— To do —
When a line of the entries contains "como", please list that line.

— Data for processing —

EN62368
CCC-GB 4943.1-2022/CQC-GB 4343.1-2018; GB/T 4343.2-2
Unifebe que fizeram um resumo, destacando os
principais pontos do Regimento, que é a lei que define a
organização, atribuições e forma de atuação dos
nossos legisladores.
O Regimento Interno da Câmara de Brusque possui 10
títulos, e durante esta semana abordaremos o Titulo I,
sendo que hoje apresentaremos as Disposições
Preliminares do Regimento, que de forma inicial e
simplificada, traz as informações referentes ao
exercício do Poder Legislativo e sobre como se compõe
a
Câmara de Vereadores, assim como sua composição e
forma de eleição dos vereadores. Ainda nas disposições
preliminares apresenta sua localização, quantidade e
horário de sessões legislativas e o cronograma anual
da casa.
--
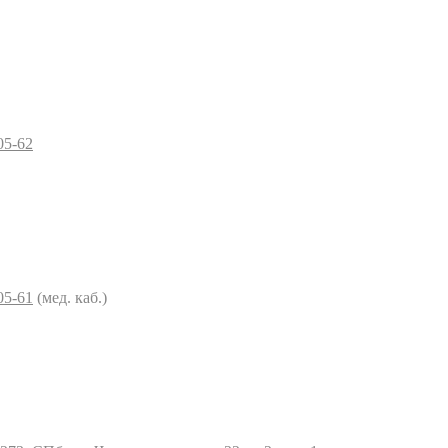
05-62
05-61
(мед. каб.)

— Your response —
exercício do Poder Legislativo e sobre como se compõe
Câmara de Vereadores, assim como sua composição e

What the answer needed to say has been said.